“The fall of
communism did not delude John Paul II into thinking that the battle was over.
He understood that the human person always bears the responsibility of seeking
the truth, and he set the Catholic Church on a path of evangelical renewal and
the creation of a “culture of life” to oppose the “culture of death” that
pervaded the free countries of the West as much as it did those elsewhere”.
Michael Toth
Michael Toth wrote
this month (April, 2026):
John Paul II
A “witness to hope” in fighting communism’s desecration of human dignity.
….
John Paul II saw what the communists refused
to see: man bears in his soul the imago Dei. The “fundamental error
of socialism,” he would later write, “is anthropological.”
….
“As a young priest I learned to
love human love,” he recalled. Wojtyla’s carefully developed humanism—a
philosophy often referred to as “personalism”—also enabled him to make crucial
contributions to the Second Vatican Council, where he drafted the Pastoral
Constitution on the Church in the Modern World and the Declaration of Religious
Freedom. At the council, the intellectually formidable Polish archbishop set
forth his conviction that the dignity of each human person is revealed in his
or her lifelong quest to know and live the truth.
The priestly character of
Wojtyła’s pastoral experience was highlighted to the world in his inaugural
papal homily, when he made the bold challenge that would define his
pontificate: “Be not afraid.” Less than a year later, he undertook the first of
his legendary and exhausting travels by returning to his homeland to deliver a
message of courage and nonviolence.
John Paul II’s support for
Poland’s Solidarity movement was instrumental to the free world’s bloodless
victory over communism. After the Soviets imposed martial law on Poland in
1981, President Reagan called John Paul II for advice, believing that the Soviet
Union would collapse if it lost Poland.
With the Reagan administration
applying political pressure on the Soviets, John Paul II added the necessary
moral pressure, emerging as the primary spiritual force behind the Revolution
of 1989. “Step by reluctant step, the Soviets and the communist government of
Poland bowed to the pressure imposed by the Pope and the President,” explained
one archbishop to an American diplomat.
In a 1992 syndicated column that
appeared in major newspapers throughout the world, Mikhail Gorbachev concurred
that John Paul II was essential to the end of communism in Eastern Europe.
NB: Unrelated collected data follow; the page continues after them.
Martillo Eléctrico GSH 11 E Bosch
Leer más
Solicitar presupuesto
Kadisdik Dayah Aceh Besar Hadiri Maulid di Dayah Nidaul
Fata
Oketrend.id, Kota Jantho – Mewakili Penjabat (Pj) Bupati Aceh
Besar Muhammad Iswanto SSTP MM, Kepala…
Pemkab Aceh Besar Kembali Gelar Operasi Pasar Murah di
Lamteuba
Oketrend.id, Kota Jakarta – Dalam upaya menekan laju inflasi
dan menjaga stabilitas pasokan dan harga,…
The fall of communism did not
delude John Paul II into thinking that the battle was over. He understood that
the human person always bears the responsibility of seeking the truth, and he
set the Catholic Church on a path of evangelical renewal and the creation of a
“culture of life” to oppose the “culture of death” that pervaded the free
countries of the West as much as it did those elsewhere. In opposing the
tragedies of euthanasia and abortion, John Paul II repeatedly returned to the
fundamental issue: the nature of the human person and the meaning of life.
Between 1979 and 1984, the pope devoted 130 addresses to the “theology of the
body,” contesting the myopic vision of sexuality promoted by sexual
liberationists with a penetrating perception of the body as loudspeaker of the
soul. John Paul II taught that to be truly human was to be self-giving, an
insight he called “the Law of the Gift.”
In the later years of his
pontificate, the aging pope focused on themes of human suffering. He asked for
forgiveness for the mistreatment of Jews at the hands of Christians, and other
Christians at the hands of Catholics. He reached out to members of other
faiths, seeking to make the new millennium a “springtime of the human spirit.”
Speaking before the United Nations in 1995, John Paul II explained the source
of his hope: faith in Jesus Christ. His words, so emblematic of his personal
mission, could well epitomize how he will be remembered in history: “I come
before you as a witness: a witness to human dignity, a witness to hope, a
witness to the conviction that the destiny of all . . . lies in the hands of a
merciful Providence.” Despite his declining physical capacity, the “man of the
century” (in one biographer’s words) continued to witness to the Third
Millennium. In his stirring 2001 apostolic letter “Novo Millennio Ineunte,”
John Paul II once again challenged the faithful to “go out into the deep” and transform
all noble and honest activities by bringing them to Christ.